Please return the lines of the data below, word for word, from the first line through the line containing "- Delivery Guarantees".

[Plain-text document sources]
────────
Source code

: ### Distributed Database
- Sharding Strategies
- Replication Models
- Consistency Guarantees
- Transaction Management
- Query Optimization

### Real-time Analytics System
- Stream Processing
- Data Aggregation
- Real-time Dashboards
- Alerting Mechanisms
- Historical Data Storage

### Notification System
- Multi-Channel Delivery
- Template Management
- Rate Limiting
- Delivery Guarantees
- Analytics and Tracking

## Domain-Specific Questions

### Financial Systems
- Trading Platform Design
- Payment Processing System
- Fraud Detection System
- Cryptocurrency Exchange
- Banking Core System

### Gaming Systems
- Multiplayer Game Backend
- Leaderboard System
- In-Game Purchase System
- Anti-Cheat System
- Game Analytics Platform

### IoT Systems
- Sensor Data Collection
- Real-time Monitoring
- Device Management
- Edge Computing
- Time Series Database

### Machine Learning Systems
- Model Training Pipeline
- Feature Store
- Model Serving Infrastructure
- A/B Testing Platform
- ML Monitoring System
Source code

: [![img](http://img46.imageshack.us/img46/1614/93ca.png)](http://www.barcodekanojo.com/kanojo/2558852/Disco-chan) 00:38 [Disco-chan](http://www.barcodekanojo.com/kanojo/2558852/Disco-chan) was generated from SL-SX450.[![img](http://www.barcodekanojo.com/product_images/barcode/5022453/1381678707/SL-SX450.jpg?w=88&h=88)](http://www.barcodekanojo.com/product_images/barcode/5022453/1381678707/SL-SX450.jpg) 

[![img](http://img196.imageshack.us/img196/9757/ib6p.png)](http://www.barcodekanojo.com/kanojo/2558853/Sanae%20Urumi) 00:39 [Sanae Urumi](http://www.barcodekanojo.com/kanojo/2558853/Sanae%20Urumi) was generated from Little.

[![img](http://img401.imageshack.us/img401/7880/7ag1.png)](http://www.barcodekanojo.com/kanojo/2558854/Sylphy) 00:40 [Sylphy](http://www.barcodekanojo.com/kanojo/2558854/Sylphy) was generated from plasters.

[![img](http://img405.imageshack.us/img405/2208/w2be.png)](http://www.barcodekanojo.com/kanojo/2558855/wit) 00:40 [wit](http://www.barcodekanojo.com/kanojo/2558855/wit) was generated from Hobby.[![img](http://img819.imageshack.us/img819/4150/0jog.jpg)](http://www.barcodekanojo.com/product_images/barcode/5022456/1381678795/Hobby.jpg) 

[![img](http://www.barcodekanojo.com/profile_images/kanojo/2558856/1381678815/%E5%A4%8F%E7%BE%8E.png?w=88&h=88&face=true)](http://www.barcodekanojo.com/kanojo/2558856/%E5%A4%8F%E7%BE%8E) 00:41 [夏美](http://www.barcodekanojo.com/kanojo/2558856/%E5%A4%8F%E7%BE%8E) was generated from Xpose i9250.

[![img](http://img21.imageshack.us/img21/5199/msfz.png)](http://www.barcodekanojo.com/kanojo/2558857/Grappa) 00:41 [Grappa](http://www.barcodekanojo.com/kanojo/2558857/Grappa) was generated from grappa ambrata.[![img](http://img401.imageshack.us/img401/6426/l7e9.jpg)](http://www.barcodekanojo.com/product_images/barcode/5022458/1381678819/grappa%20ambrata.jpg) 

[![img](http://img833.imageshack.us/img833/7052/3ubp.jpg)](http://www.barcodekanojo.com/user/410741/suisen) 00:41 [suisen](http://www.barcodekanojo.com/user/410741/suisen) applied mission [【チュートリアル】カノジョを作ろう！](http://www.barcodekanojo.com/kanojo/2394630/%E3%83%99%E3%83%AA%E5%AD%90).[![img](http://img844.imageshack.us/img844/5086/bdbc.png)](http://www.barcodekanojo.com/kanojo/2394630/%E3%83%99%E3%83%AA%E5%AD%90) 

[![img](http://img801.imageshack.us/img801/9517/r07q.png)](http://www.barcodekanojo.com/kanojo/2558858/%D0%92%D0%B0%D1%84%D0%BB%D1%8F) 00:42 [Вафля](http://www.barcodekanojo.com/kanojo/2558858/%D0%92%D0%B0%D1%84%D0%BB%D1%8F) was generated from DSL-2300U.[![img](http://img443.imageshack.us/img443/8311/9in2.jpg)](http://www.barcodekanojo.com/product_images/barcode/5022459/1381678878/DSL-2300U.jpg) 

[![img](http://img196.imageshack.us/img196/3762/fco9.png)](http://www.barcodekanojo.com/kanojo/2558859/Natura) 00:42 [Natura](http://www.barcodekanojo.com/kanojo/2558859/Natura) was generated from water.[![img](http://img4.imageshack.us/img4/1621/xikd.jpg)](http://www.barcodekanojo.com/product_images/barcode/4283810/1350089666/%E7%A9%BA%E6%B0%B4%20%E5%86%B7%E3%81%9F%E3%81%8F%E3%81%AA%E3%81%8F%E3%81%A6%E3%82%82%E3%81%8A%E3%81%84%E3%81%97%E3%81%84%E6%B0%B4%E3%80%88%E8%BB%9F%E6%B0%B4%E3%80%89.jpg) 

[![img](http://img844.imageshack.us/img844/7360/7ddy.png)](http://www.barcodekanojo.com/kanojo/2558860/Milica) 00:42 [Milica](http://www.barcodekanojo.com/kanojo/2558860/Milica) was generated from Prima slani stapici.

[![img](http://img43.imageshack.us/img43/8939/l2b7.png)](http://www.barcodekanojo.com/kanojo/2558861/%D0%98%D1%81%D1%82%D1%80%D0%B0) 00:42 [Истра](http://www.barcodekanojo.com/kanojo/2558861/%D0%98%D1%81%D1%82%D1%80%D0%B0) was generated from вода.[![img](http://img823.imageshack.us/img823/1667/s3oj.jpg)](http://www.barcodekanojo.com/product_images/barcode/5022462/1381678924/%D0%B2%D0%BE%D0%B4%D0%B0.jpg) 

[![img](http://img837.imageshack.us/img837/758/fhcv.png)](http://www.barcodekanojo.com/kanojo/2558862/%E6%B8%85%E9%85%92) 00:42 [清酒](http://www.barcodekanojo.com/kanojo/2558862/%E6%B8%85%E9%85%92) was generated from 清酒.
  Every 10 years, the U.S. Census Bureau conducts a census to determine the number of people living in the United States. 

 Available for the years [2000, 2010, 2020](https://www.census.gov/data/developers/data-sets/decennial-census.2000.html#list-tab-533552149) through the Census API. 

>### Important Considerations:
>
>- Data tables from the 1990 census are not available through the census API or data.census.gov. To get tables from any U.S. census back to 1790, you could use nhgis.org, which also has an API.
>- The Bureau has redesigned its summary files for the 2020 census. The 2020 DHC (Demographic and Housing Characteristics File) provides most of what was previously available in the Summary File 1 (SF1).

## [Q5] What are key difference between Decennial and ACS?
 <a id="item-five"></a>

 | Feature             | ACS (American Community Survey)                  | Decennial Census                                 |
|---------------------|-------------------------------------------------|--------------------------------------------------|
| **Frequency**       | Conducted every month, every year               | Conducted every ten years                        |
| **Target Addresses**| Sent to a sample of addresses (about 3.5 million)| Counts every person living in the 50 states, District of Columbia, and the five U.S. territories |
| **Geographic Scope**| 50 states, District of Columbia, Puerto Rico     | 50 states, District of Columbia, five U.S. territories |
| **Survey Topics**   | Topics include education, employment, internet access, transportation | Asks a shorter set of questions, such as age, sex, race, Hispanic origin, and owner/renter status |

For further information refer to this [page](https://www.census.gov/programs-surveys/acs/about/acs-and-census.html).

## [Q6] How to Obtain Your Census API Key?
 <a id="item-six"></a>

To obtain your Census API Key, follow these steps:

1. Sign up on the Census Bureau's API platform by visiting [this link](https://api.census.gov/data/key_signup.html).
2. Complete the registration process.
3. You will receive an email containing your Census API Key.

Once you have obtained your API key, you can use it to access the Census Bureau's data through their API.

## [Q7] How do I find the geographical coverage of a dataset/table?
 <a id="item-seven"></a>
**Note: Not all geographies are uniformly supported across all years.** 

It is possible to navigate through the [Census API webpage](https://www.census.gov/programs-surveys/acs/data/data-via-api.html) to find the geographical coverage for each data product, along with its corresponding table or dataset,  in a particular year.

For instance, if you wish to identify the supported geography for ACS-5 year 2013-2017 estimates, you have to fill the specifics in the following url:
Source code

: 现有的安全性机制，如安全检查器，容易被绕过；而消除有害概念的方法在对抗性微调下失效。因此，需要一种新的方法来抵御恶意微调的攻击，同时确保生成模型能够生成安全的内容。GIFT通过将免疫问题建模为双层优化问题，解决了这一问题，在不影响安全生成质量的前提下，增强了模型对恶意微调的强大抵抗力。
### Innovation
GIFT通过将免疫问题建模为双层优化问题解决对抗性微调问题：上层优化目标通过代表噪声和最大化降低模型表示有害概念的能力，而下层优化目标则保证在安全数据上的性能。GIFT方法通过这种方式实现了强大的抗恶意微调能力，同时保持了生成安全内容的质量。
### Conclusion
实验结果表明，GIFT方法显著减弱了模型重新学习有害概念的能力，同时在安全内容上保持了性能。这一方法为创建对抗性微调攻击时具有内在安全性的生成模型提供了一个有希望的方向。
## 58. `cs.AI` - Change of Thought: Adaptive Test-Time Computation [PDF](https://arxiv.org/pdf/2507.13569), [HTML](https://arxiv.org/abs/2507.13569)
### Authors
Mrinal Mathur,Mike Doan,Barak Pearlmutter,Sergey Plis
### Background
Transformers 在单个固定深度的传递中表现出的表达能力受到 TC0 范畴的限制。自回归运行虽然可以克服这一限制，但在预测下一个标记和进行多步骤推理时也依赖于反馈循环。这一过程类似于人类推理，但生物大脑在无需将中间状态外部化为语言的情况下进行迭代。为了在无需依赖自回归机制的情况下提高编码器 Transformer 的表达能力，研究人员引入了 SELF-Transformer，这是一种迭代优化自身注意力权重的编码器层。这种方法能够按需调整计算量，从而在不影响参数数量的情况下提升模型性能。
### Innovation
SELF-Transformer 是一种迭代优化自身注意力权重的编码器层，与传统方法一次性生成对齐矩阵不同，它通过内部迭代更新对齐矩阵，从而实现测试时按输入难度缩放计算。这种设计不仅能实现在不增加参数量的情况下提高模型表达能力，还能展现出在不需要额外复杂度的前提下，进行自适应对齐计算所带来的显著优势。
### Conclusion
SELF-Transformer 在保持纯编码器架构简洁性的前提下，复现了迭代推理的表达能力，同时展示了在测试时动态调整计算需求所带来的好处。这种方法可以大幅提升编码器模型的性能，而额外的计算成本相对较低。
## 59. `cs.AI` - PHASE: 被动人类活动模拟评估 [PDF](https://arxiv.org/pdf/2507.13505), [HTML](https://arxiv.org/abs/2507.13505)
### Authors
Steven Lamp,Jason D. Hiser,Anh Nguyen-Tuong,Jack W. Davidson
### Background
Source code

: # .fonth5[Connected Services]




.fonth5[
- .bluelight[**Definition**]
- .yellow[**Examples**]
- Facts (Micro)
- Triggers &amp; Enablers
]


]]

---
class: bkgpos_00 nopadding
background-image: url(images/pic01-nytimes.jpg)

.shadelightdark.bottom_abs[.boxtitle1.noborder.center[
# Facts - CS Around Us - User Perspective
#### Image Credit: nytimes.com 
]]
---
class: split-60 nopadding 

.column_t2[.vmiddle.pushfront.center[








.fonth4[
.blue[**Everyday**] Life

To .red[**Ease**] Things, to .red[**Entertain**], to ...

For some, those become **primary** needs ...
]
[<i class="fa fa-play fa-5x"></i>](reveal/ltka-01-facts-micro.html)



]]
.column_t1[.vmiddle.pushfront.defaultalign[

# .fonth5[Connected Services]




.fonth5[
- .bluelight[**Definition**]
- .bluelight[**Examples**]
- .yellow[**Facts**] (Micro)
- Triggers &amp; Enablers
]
────────
* _ANSWER SPACE_
Source code

: ### Distributed Database
- Sharding Strategies
- Replication Models
- Consistency Guarantees
- Transaction Management
- Query Optimization

### Real-time Analytics System
- Stream Processing
- Data Aggregation
- Real-time Dashboards
- Alerting Mechanisms
- Historical Data Storage

### Notification System
- Multi-Channel Delivery
- Template Management
- Rate Limiting
- Delivery Guarantees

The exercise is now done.